→ DONNÉES SOURCES
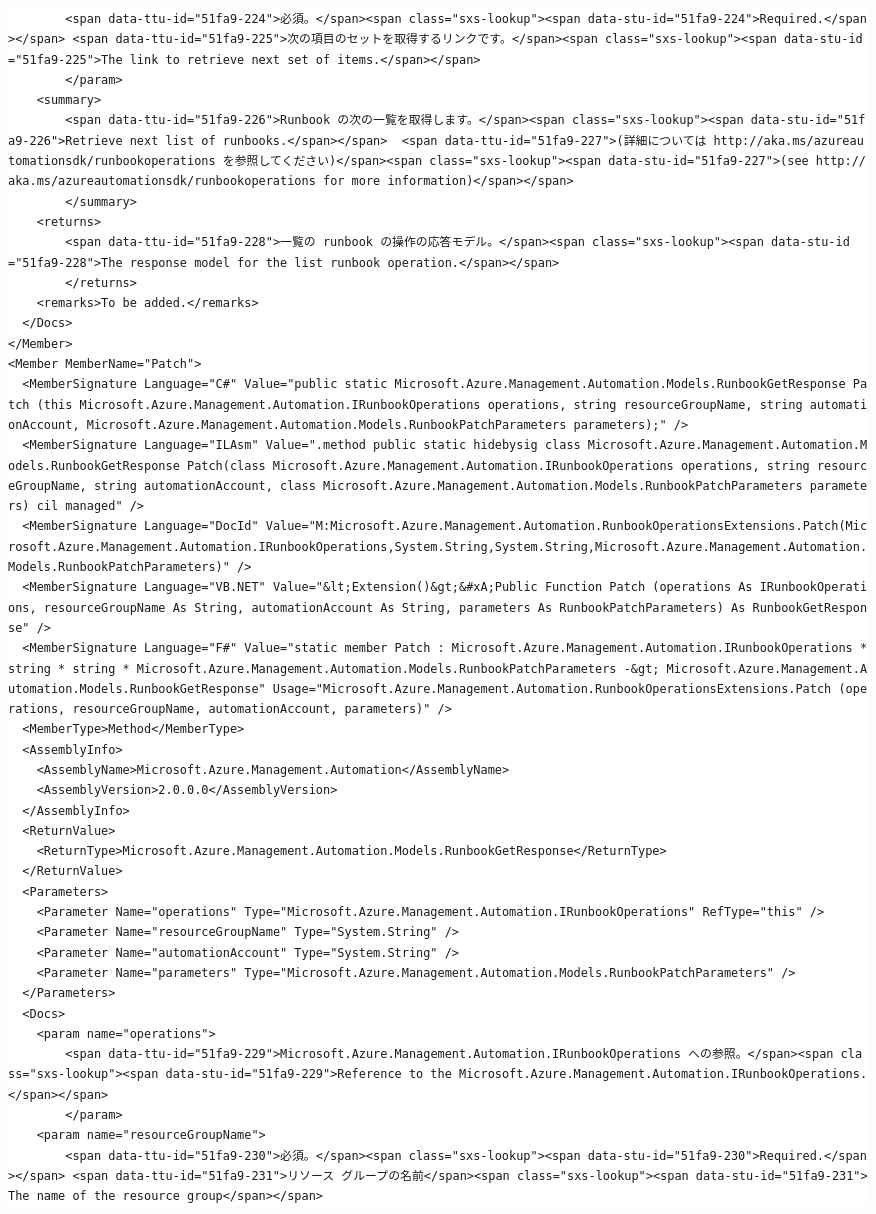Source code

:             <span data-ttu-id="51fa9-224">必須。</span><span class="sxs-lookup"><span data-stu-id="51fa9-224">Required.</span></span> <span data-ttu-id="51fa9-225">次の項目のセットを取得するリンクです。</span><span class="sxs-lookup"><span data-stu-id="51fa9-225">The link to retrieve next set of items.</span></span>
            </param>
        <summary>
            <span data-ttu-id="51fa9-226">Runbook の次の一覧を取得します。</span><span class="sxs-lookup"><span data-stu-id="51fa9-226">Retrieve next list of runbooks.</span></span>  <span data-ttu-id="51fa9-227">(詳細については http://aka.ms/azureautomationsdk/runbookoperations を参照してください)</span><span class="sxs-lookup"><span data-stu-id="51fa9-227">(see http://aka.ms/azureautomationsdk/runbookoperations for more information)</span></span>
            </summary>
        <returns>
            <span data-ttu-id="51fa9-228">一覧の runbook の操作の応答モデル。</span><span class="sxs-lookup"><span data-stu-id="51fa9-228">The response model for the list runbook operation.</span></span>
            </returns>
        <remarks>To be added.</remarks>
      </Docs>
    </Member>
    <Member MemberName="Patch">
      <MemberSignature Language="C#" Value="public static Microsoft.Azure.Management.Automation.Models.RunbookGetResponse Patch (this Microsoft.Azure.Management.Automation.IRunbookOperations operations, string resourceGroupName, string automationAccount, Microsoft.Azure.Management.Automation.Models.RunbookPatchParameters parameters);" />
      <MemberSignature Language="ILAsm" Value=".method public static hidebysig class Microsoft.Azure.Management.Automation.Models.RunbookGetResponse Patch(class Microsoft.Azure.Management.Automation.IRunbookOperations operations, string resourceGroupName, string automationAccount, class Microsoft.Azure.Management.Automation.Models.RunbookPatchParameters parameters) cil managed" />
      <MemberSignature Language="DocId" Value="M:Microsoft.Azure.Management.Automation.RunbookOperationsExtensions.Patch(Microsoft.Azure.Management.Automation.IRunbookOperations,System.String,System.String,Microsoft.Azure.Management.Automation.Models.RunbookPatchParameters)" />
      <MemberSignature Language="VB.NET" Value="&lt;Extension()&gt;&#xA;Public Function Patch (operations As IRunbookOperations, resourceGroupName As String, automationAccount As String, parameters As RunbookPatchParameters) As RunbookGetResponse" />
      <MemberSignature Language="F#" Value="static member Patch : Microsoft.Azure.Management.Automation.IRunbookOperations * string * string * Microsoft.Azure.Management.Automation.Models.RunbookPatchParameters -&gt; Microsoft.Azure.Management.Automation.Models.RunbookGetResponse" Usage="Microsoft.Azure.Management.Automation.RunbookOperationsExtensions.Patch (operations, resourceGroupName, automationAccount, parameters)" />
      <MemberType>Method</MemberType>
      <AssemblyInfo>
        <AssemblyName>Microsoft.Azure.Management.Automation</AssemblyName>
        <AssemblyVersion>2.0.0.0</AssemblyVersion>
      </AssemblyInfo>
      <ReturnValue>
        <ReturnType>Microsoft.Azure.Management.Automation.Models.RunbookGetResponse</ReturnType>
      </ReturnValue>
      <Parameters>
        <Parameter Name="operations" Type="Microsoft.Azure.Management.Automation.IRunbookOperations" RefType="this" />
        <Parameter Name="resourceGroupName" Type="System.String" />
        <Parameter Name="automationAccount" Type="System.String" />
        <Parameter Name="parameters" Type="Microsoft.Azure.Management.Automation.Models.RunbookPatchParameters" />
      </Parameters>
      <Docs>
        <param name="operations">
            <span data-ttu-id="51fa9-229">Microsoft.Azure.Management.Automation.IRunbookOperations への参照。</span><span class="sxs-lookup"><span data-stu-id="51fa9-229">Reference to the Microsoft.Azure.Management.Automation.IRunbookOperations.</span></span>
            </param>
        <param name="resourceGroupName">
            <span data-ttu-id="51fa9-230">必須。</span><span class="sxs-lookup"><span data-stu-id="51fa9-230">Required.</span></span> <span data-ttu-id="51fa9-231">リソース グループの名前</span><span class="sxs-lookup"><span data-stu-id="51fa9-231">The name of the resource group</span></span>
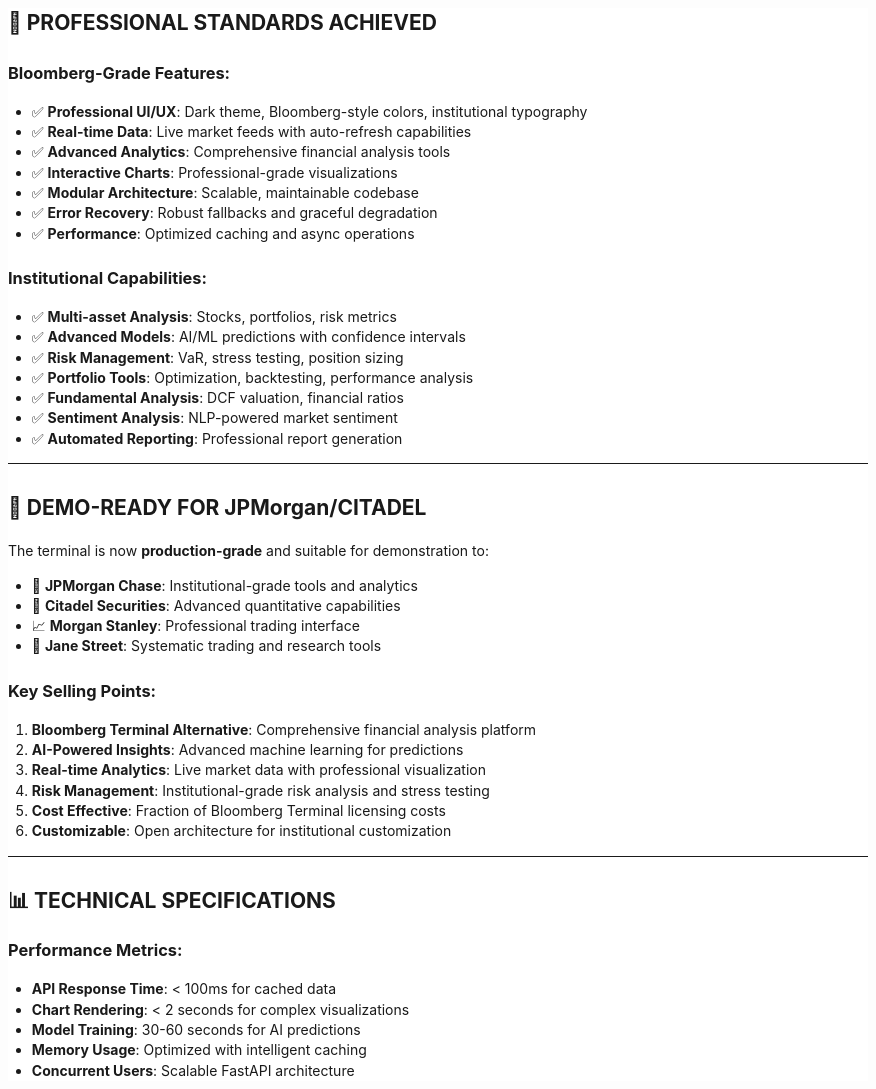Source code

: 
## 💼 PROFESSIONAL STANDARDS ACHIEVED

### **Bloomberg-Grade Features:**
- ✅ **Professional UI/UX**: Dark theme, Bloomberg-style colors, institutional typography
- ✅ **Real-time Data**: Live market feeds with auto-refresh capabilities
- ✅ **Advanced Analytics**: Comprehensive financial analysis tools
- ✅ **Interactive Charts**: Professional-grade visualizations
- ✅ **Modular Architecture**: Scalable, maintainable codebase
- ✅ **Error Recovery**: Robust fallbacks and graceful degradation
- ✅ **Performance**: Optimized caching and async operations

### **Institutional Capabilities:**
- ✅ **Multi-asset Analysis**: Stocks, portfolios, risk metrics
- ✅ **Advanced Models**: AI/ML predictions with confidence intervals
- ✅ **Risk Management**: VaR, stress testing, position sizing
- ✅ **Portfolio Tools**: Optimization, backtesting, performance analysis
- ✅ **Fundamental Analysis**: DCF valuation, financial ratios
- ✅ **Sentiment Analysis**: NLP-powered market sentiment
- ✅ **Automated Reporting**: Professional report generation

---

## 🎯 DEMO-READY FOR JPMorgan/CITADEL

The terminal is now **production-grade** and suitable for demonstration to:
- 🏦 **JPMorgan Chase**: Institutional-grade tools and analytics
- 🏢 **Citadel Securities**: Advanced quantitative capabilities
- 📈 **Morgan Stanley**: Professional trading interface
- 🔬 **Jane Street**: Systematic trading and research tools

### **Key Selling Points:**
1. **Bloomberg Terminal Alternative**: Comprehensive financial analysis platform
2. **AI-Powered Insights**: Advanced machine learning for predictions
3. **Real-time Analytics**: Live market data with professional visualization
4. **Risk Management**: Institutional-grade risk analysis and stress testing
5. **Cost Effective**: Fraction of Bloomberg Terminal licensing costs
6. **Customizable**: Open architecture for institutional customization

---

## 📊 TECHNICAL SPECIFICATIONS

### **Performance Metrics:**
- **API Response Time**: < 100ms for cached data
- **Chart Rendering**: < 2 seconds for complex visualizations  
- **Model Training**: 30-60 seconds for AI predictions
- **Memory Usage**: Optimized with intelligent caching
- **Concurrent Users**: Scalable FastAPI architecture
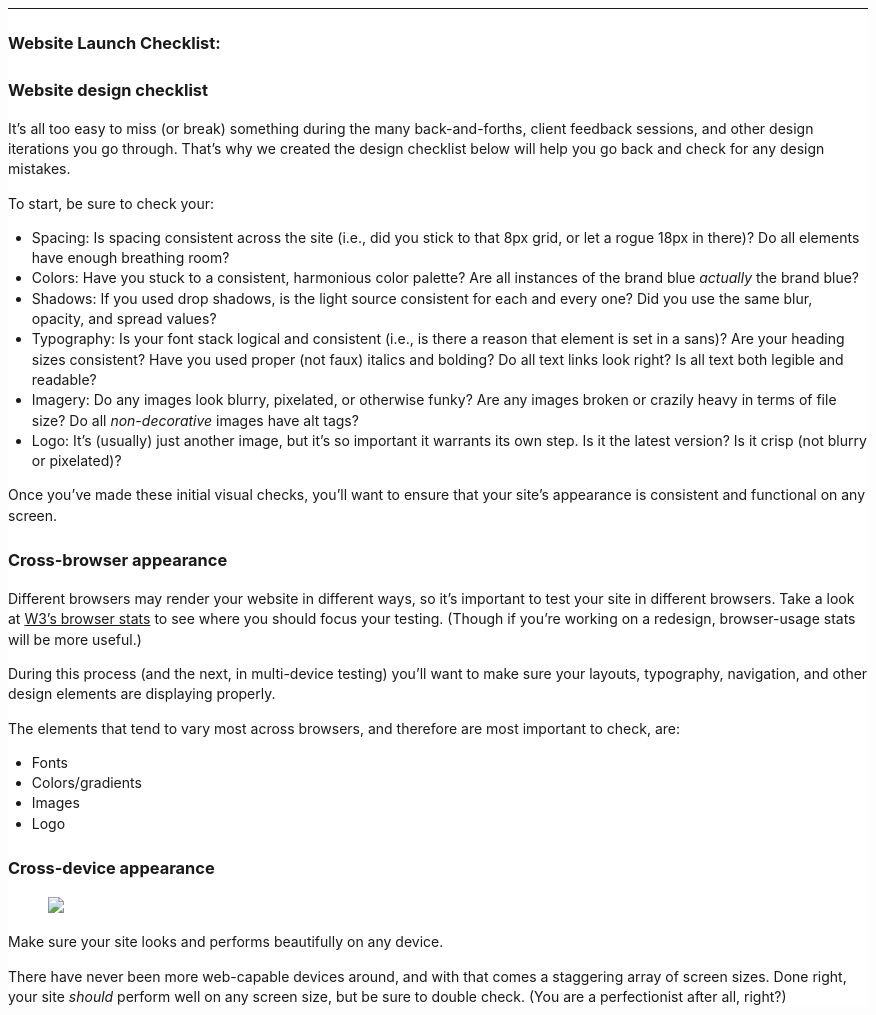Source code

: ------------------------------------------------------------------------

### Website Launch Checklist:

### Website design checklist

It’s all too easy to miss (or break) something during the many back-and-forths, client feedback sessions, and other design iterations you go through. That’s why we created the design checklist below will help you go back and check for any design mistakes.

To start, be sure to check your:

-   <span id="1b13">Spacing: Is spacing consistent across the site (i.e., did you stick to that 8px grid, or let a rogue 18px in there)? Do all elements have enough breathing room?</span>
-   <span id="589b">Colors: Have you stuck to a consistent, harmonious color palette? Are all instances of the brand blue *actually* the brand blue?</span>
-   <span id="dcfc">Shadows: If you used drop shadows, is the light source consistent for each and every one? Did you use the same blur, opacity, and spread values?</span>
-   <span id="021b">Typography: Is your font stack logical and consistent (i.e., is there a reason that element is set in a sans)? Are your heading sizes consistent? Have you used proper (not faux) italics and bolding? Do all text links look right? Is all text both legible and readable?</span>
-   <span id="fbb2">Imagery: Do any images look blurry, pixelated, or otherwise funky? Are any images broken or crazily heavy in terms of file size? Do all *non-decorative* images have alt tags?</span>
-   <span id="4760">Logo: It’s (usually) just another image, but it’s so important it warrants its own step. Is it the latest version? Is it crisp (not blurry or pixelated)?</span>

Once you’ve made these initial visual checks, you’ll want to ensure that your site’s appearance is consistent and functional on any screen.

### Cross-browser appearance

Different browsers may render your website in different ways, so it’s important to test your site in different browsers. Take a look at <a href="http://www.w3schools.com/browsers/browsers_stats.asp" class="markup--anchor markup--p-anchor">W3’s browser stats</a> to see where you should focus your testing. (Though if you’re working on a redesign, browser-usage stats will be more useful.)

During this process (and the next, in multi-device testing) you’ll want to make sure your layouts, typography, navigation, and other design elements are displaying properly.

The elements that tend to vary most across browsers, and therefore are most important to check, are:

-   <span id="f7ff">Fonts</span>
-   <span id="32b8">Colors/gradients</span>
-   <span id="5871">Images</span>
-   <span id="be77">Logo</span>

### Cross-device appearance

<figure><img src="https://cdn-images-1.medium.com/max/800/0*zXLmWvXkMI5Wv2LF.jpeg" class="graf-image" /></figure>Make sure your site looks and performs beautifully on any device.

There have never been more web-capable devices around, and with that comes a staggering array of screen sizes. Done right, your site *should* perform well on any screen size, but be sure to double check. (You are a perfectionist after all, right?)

→ CONSIGNES
Recopiez à l'identique les lignes des entrées ci-dessus, depuis celle qui contient « ### **Institutional Capabilities:** » jusqu'à celle qui contient « ## 🎯 DEMO-READY FOR JPMorgan/CITADEL », cette dernière incluse.

→ RÉSULTAT
### **Institutional Capabilities:**
- ✅ **Multi-asset Analysis**: Stocks, portfolios, risk metrics
- ✅ **Advanced Models**: AI/ML predictions with confidence intervals
- ✅ **Risk Management**: VaR, stress testing, position sizing
- ✅ **Portfolio Tools**: Optimization, backtesting, performance analysis
- ✅ **Fundamental Analysis**: DCF valuation, financial ratios
- ✅ **Sentiment Analysis**: NLP-powered market sentiment
- ✅ **Automated Reporting**: Professional report generation

---

## 🎯 DEMO-READY FOR JPMorgan/CITADEL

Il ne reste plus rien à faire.